Я не разрешаю себе взглянуть на мать, подметить изменения, которые до этого почему-то ускользали от моего внимания. Крошечные детали я списывала на возраст. Не могу заставить себя посмотреть в лицо истинному виновнику, с кем невозможно договориться, – диагнозу, на котором мне следовало бы сосредоточиться, который изрядно бы меня подкосил, не будь я в таком смятении от идеи родителей. Не могу проявить к ней великодушие, сочувствие и при этом не соглашаться каким-то образом, что у ее мыслительного процесса есть обоснования. Не сейчас, когда они втихомолку приняли решение, не дав нам возможности рассмотреть другие варианты. Не сейчас, когда наугад выбран один год – а вдруг ей суждено гораздо больше? Не сейчас, когда выяснение обстоятельств, фактов и сроков, то есть воссоздание полной картины происходящего, укажет на то, что мать умирает. Вместо этого я левой рукой играю гамму, не в силах сопротивляться засевшей глубоко внутри мышечной памяти.
– О чем же ты хотела поговорить? Какую еще сногсшибательную новость припасла?
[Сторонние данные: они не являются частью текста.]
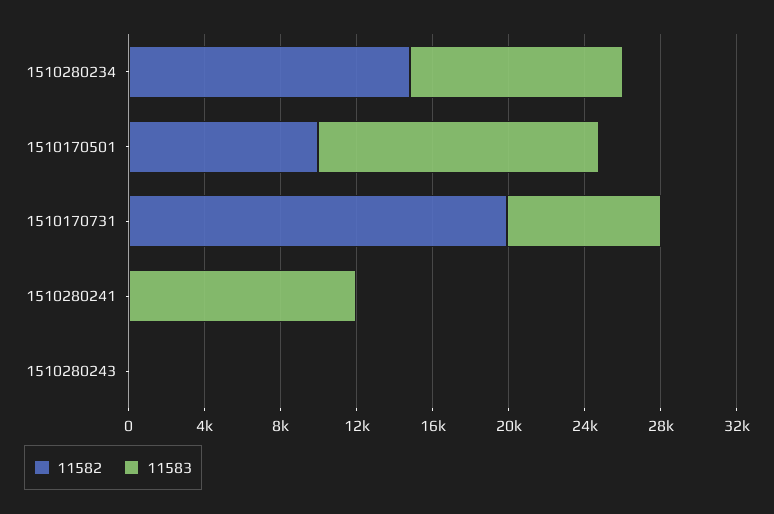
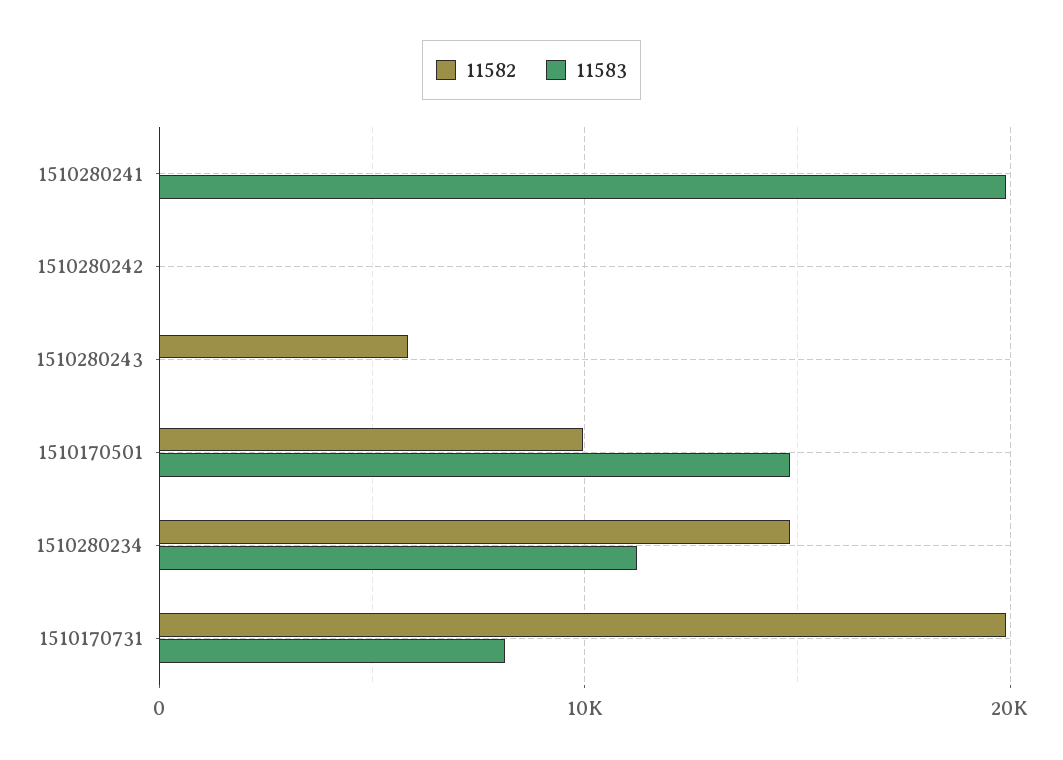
11583, 1510280241: 12000 -> 20000
11582, 1510280243: 0 -> 6000
11582, 1510280242: none -> 0
11583, 1510280242: none -> 0

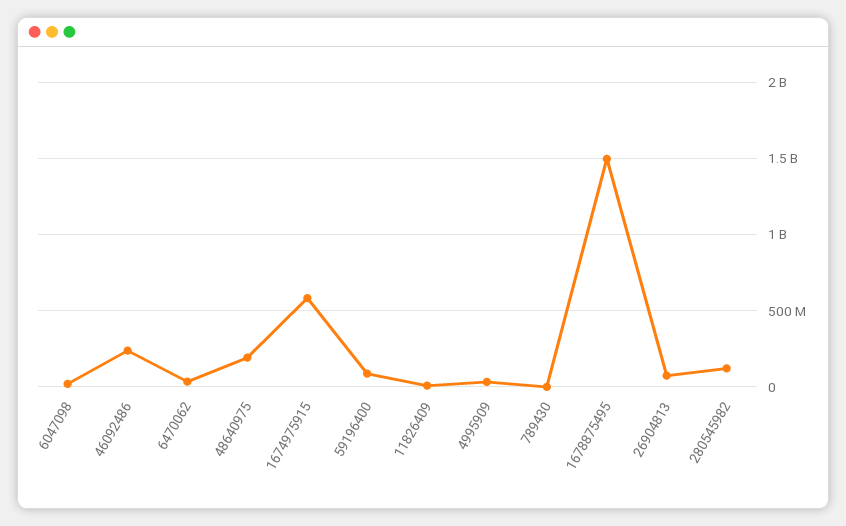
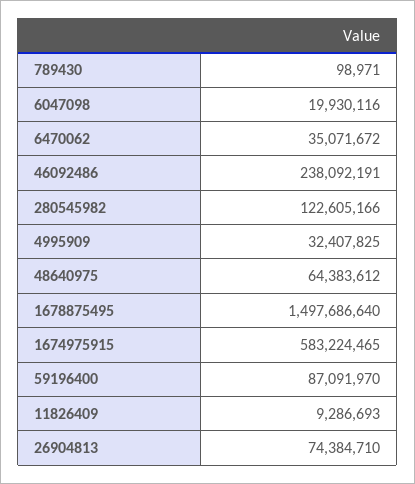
48640975: 200000000 -> 64383612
Я первый раз вижу родителей (точнее, маму, потому что папа немедленно нашел себе занятие в саду, и мы в доме одни) после того, как они озвучили свой чудовищный план. Причем зашли они издалека: накрыли стол с закусками, расспросили о работе, а потом раз – и обухом по голове. Когда я в тот вечер подвозила Томаса до вокзала, он молчал, был весь в себе. Мы с ним общаемся не то чтобы часто. Из-за графика – я записываюсь в студии рано утром, а брат заканчивает работать невообразимо поздно – мы в основном встречаемся на днях рождения и прочих праздниках. Поэтому я удивилась, когда на следующее утро он позвонил: мол, пока не поздно, родителей нужно остановить. Конечно, я двумя руками за. Нельзя им позволить довести дело до конца. Мама, не сейчас, хотя бы не так рано! Папа, вообще не надо!.. Но они всегда были такими – сосредоточенными друг на друге, созависимыми, – и где-то в глубине души я не удивлена, что они придумали себе такой конец. В их мире смерть одного означает смерть обоих. Когда я сказала Томасу, что ничего другого им и в голову не могло прийти, он повесил трубку.
– Ты нас избегаешь, – осторожно говорит мама.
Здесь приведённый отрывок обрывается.